● **Excerpt to read**:
The Wenlock Arms is a public house in Hoxton, in East London which began trading in 1787. The pub is located halfway between Old Street and Angel, just off the City Road and the City Road Basin and Wenlock Basin on the Regent's Canal. The pub has won awards for the quality and range of its cask ales.

==History==
The Wenlock Arms first opened for business in 1787 and was operated by the nearby Wenlock Brewery as a "brewery tap".

John Lane (1808–1873) owned and ran the Wenlock Brewery from 1840 until his death, initially as "Lane & Bowden" (the 1842 Post Office Directory mentions “LANE & BOWDEN, Ale Brewers, 9 Wenlock Road”). John's brother-in-law, John Mitchell (1813–1868), was brewery foreman in 1851 (mentioned in the census). Various other members of the Mitchell family worked at the brewery from time to time. These included John Mitchell's older brother Thomas (mentioned in the census as being foreman at the brewery in 1871), another John Mitchell (a cousin; c. 1820–1849), as well as at least three of John Lane's brothers. Yet another John Mitchell, John Hoffe Mitchell, was joint executor of John Lane's will.

In 1873, ownership passed to John Lane's youngest son, Robert George. Robert, after brewing in Alton, Hampshire, and marrying Parisienne Louise Marie Julienne Isabel Jean dit Saussay in 1876, died of pneumonia in 1880, aged only 31. After this the brewery became the property of one Richard Alfred Glover, before being taken over by Glover Bell & Co in 1887.

John Lane, his wife Eliza Beaven (Mitchell), four of their children – including Robert George and another son Frederick (who committed suicide by shooting himself in 1874) – are buried in Abney Park Cemetery. Buried next to them are members of the Mitchell family.

When the New London Brewery, of Lambeth, London, went into voluntary liquidation on 13 January 1925, their licensed houses were bought by the Wenlock Brewery.

Wenlock Fireside Ale was recreated starting from 1 November 1999 by the Museum Brewery, Burton, and was available throughout the year 2000.

==Building and interior==
The pub building, built in 1835, is a survivor of the wartime bombing of the area, and retains a traditional pub interior.

● **Material supplied**:
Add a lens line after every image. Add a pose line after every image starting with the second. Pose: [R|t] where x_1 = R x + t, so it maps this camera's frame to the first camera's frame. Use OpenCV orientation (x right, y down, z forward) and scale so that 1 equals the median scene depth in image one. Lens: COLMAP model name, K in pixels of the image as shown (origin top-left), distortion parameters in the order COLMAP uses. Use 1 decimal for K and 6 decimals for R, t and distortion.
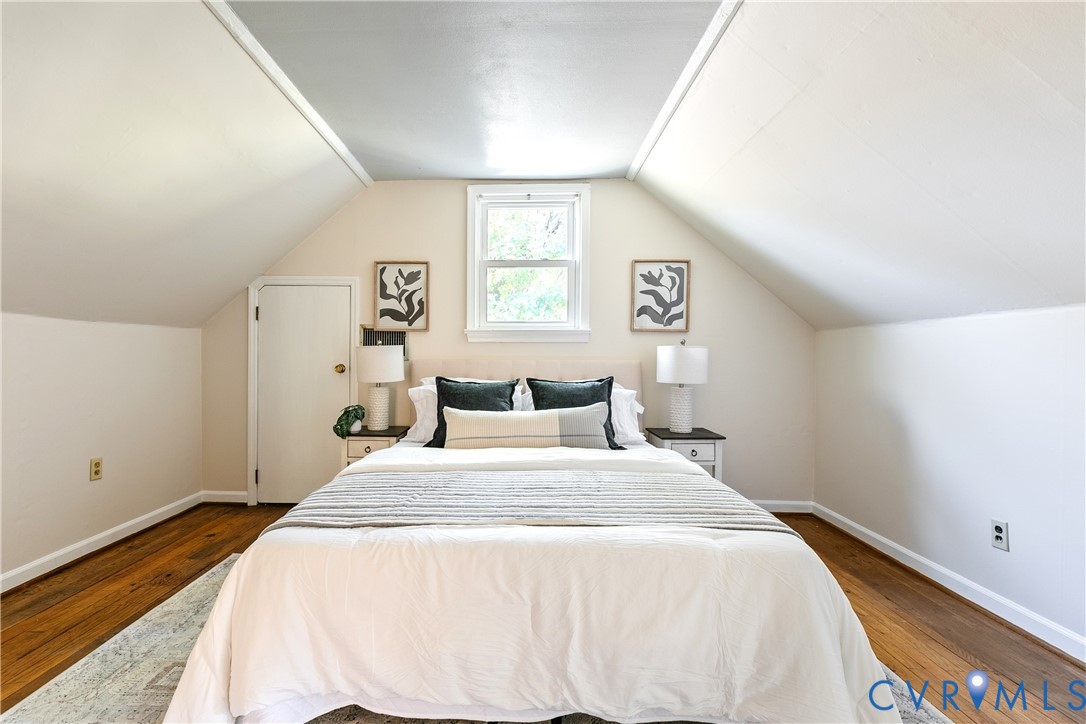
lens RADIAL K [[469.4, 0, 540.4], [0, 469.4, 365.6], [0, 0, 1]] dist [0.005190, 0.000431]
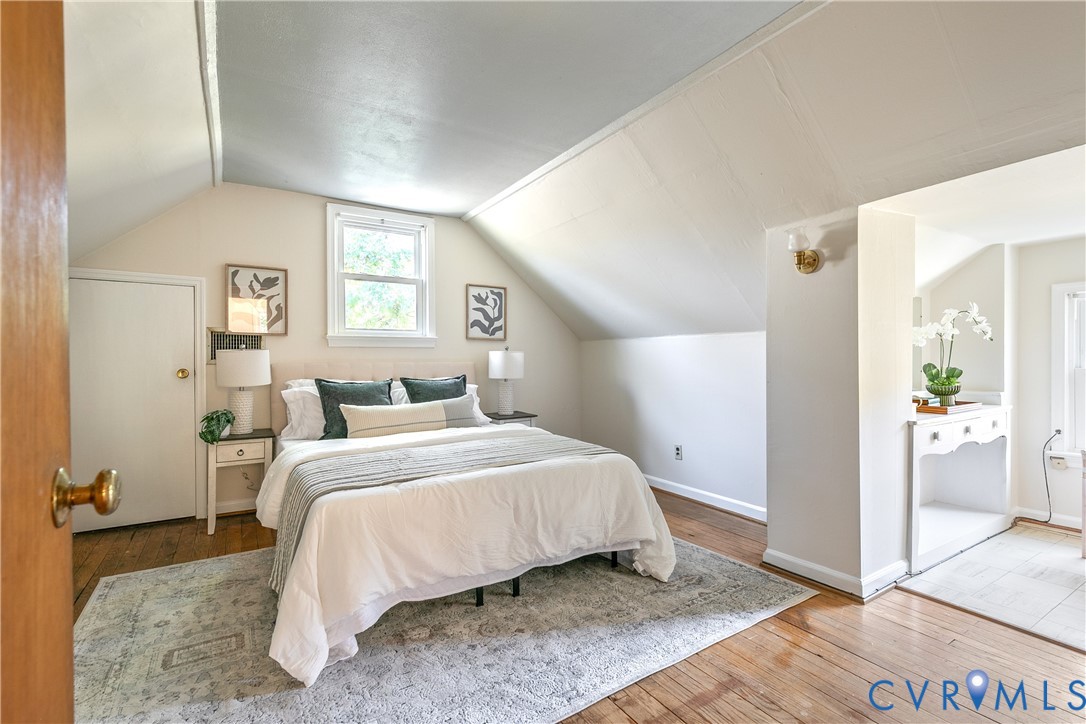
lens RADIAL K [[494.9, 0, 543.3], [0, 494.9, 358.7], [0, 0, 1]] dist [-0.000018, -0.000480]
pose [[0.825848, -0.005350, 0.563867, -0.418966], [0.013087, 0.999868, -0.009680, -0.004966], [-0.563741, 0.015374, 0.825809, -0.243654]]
--
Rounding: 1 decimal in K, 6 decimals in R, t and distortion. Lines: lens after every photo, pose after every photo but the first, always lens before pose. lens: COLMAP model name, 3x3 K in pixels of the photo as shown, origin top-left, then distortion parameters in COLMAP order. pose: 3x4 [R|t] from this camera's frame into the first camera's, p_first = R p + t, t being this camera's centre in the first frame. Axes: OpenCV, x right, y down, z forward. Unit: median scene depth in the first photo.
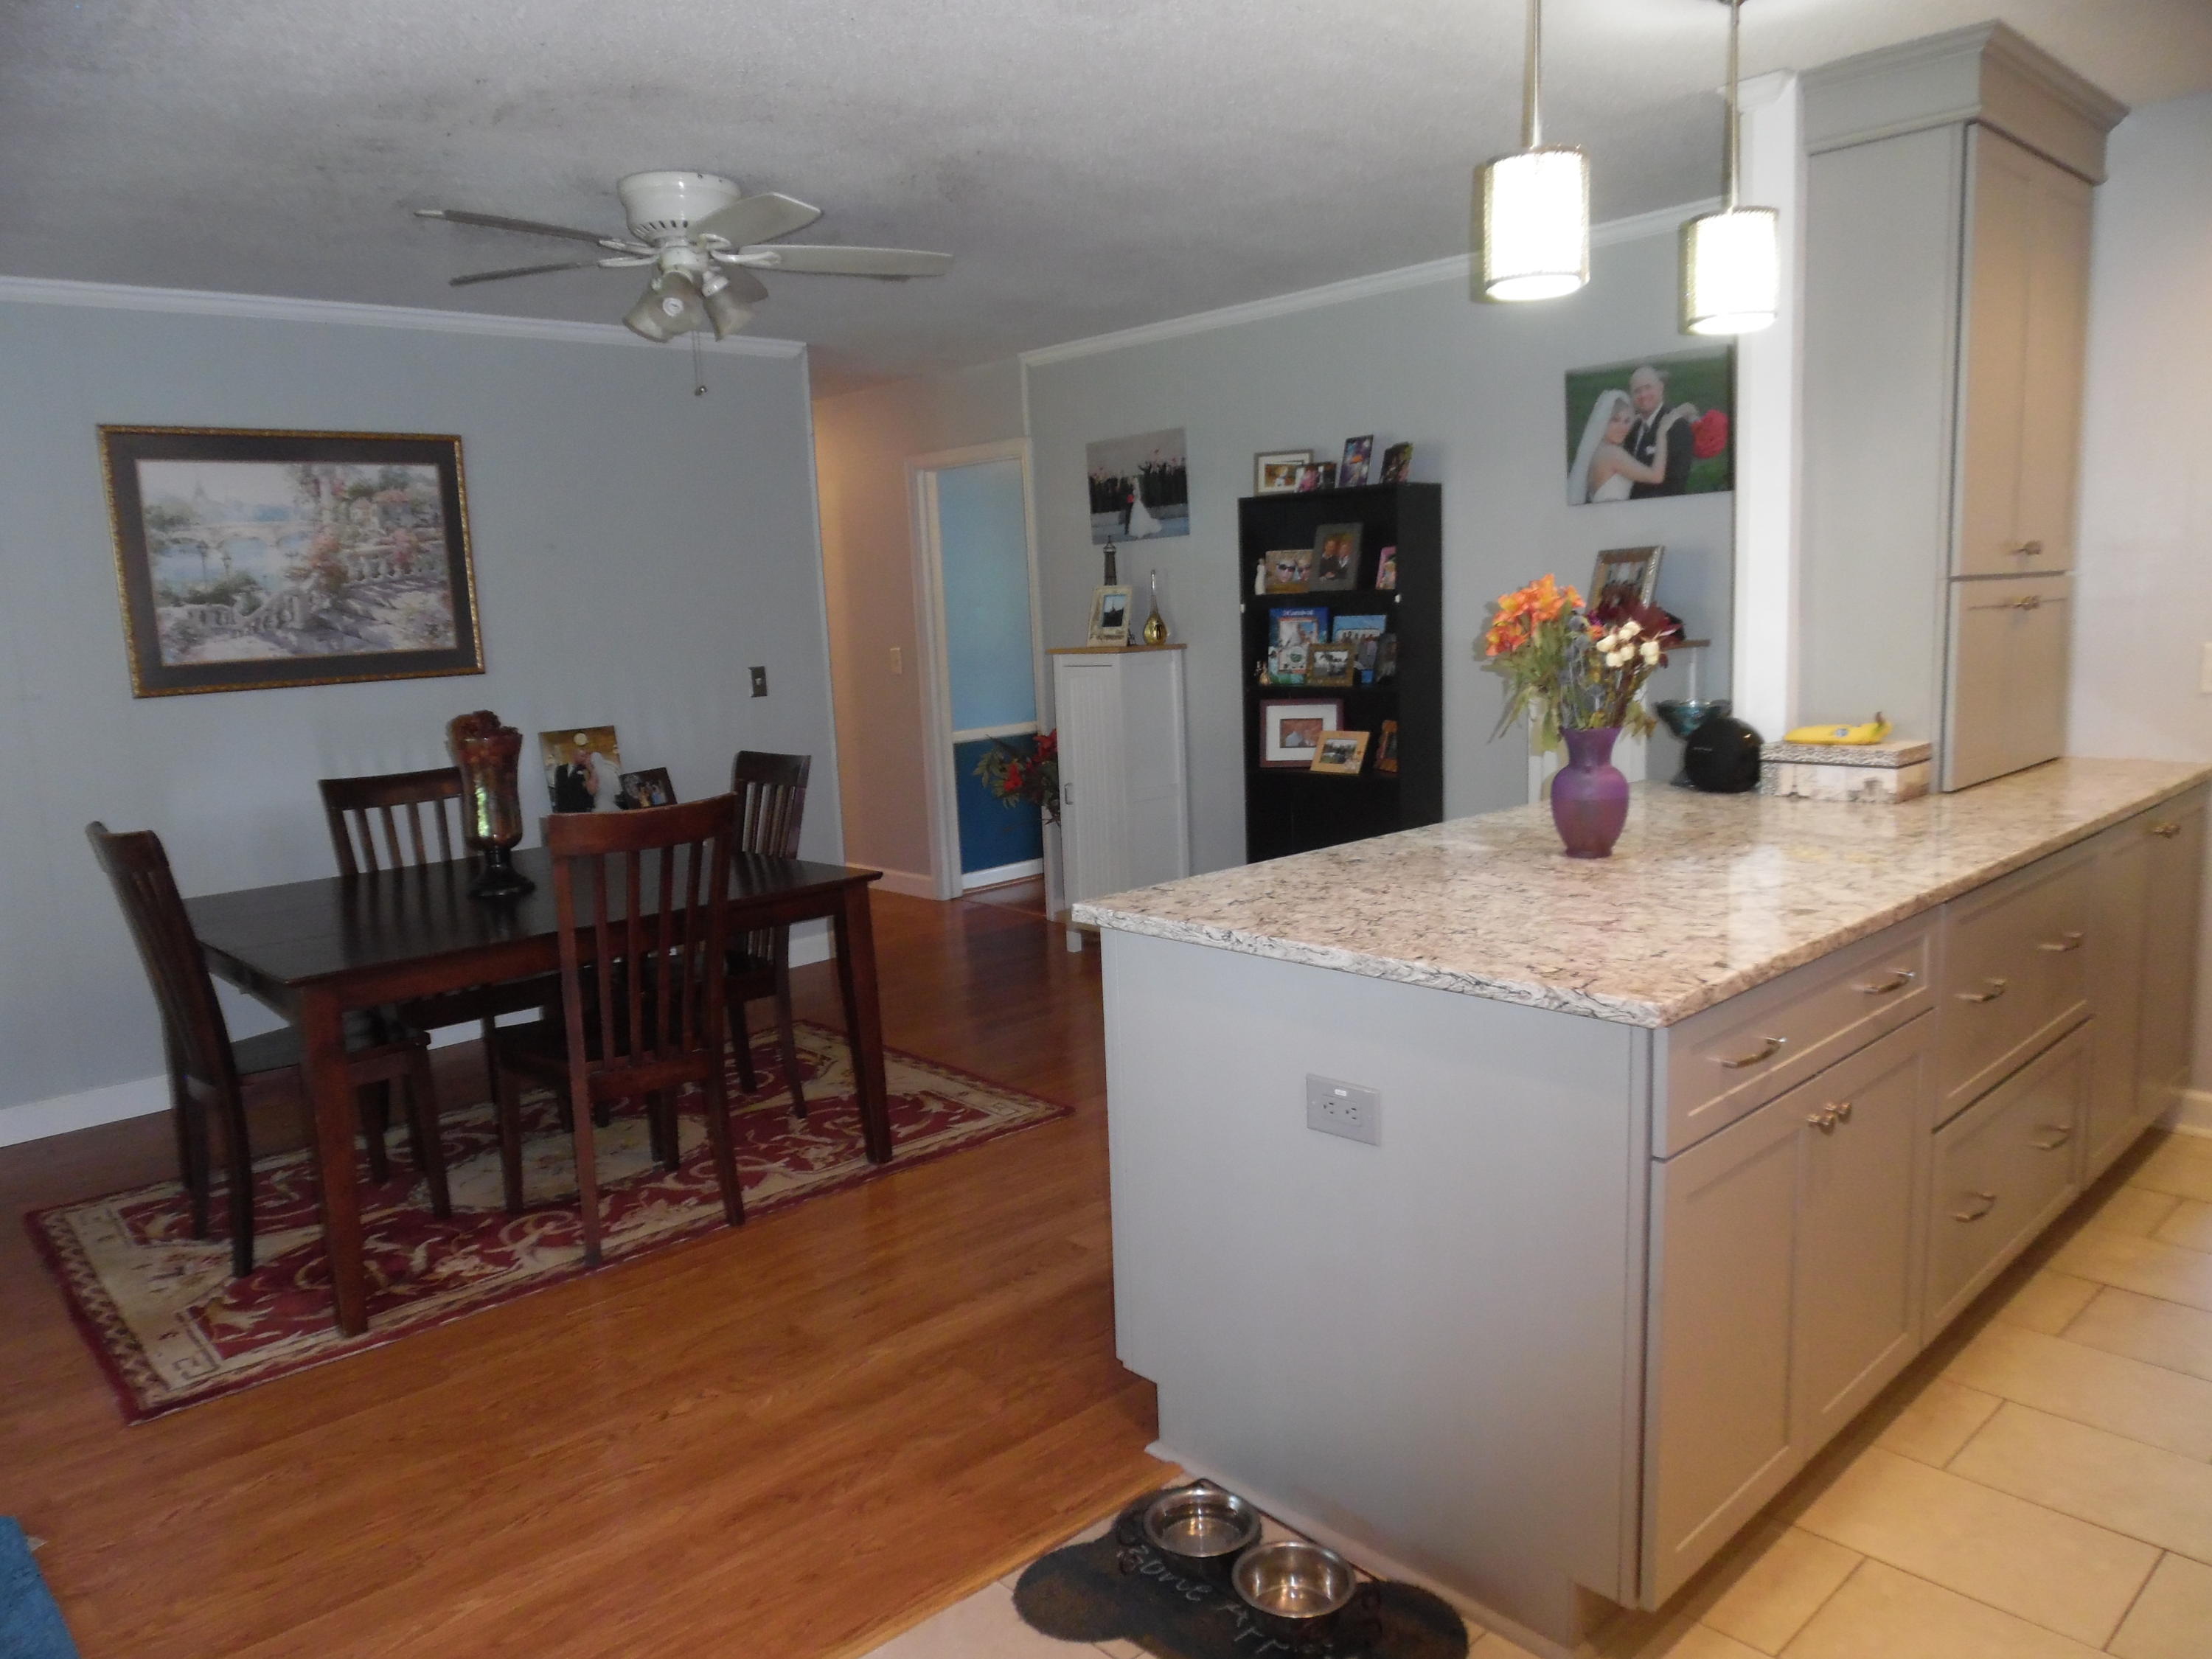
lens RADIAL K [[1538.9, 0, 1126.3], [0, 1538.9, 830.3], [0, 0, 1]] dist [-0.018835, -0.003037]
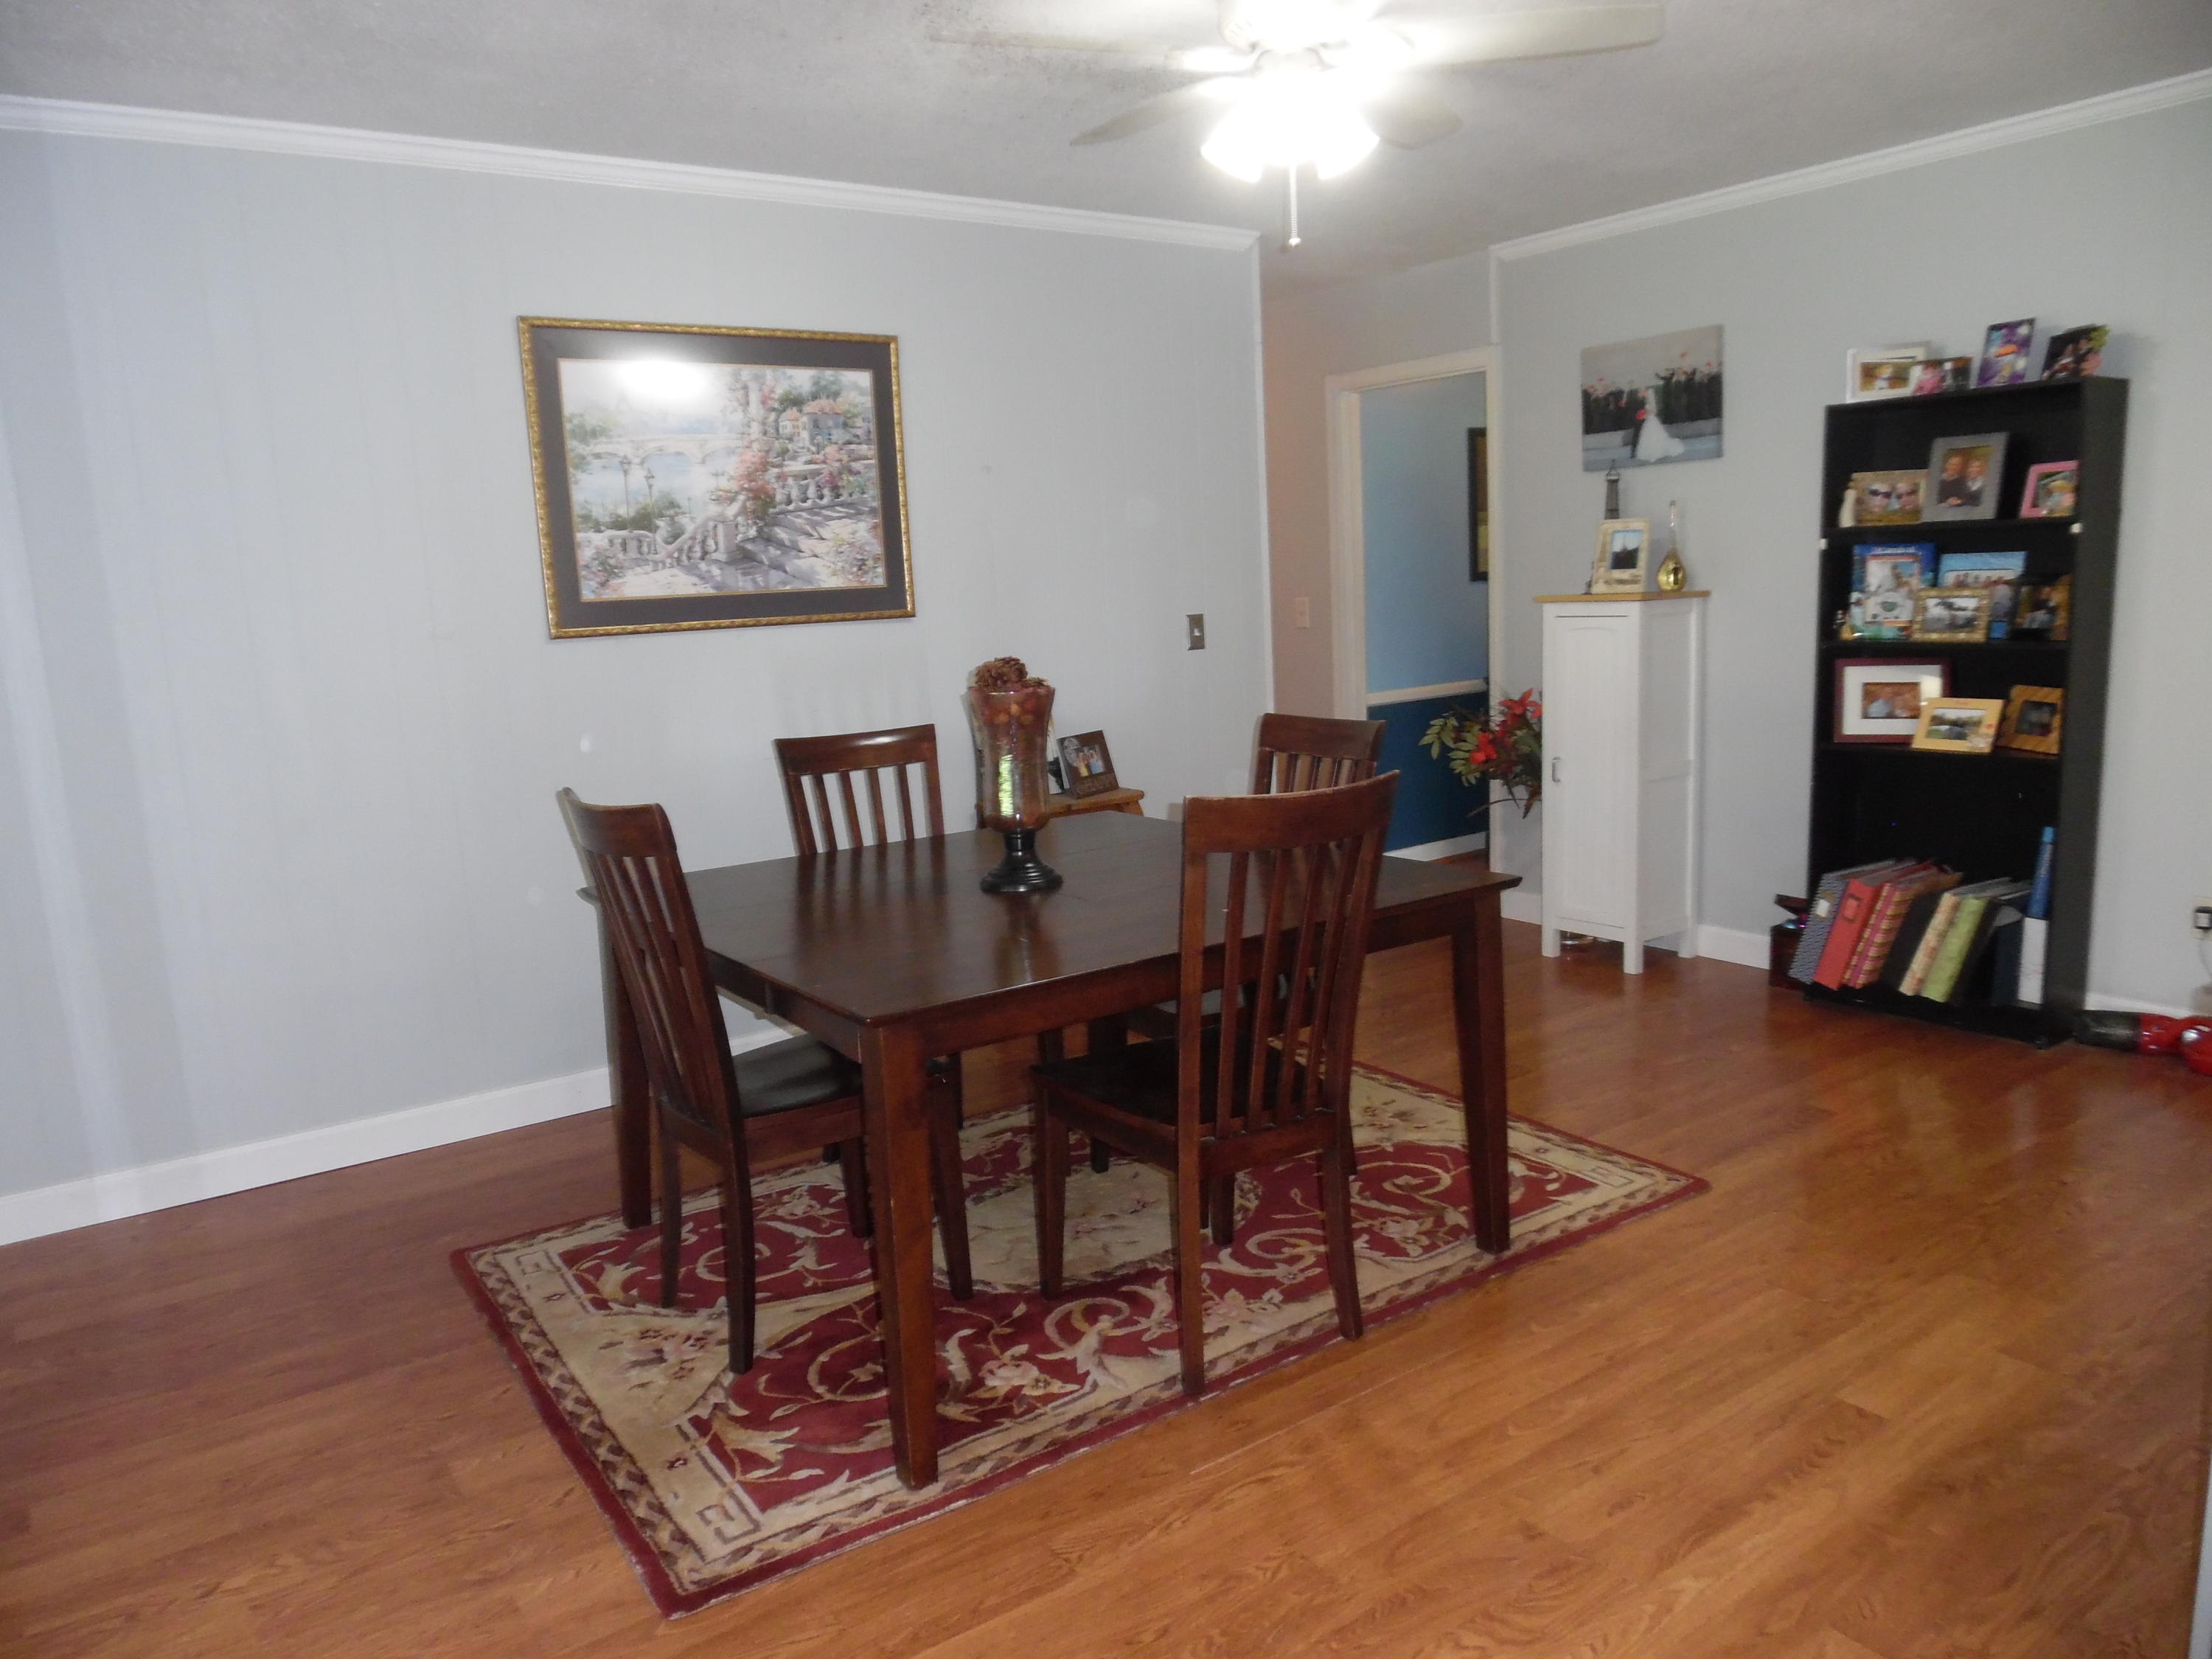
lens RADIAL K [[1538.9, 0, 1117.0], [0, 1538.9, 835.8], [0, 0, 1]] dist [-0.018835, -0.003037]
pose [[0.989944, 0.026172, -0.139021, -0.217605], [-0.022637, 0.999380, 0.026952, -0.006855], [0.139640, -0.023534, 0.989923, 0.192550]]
* * *
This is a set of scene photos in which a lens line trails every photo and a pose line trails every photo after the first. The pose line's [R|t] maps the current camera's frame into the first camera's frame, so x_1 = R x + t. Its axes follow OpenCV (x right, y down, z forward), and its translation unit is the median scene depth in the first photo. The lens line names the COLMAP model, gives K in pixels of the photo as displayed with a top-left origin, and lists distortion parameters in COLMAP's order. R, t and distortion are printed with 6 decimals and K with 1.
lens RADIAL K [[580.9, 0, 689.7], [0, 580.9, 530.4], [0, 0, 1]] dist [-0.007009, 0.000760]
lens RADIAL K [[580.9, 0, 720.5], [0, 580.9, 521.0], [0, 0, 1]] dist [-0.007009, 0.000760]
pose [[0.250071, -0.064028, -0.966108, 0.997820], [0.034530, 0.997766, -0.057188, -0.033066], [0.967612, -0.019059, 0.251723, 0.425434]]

● **Work order**: Continue the text on the Wenlock Arms pub from the point where it ends. The rows were taken from a separate source and are not connected to the Wenlock Arms text.

● **Exercise result**:
==Cask ale==
The Wenlock Arms is a renowned cask ale public house in London, and has been named North London Pub of the Year by the local CAMRA branch on four occasions since it reopened in 1994. The pub competes in the north category, despite its East End location, as CAMRA use postal districts to define their competition sectors.

==Cultural references==
"Terror at Wenlock Brewery" was published in 1998 by Stephen Sadler, and tells of The Blitz.

David Beckham used to join his grandfather for drinks at the Wenlock Arms, even after he became a superstar.

The Wenlock Arms features in the opening titles of the television show Al Murray's Compete for the Meat.

The Wenlock Arms was used as a location for Edgar Wright and Simon Pegg's film The World's End, released in 2013 starring Simon Pegg, Nick Frost, Paddy Considine, Martin Freeman, Eddie Marsan, and Rosamund Pike.

==Conservation==

In September 2010, news emerged that the Wenlock Arms was planned to be demolished, and in response a campaign to save the pub was started.

 On 7 September 2011, an application to demolish the existing building and replace it with a new development was registered with Hackney Council. The consultation period ran until 10 October 2011. There was also a new application (October 2012).

The Wenlock arms is now in a conservation area, and receives protection as a result. The decision to extend the Regents Canal Conservation Area was taken by Hackney Council (Cabinet) on 19 December 2011. After a period of closure, the pub was finally rescued after a vigorous campaign led by the local community and CAMRA. It reopened on 3 June 2013. The pub itself underwent renovation, floors upstairs being extended for residential accommodation.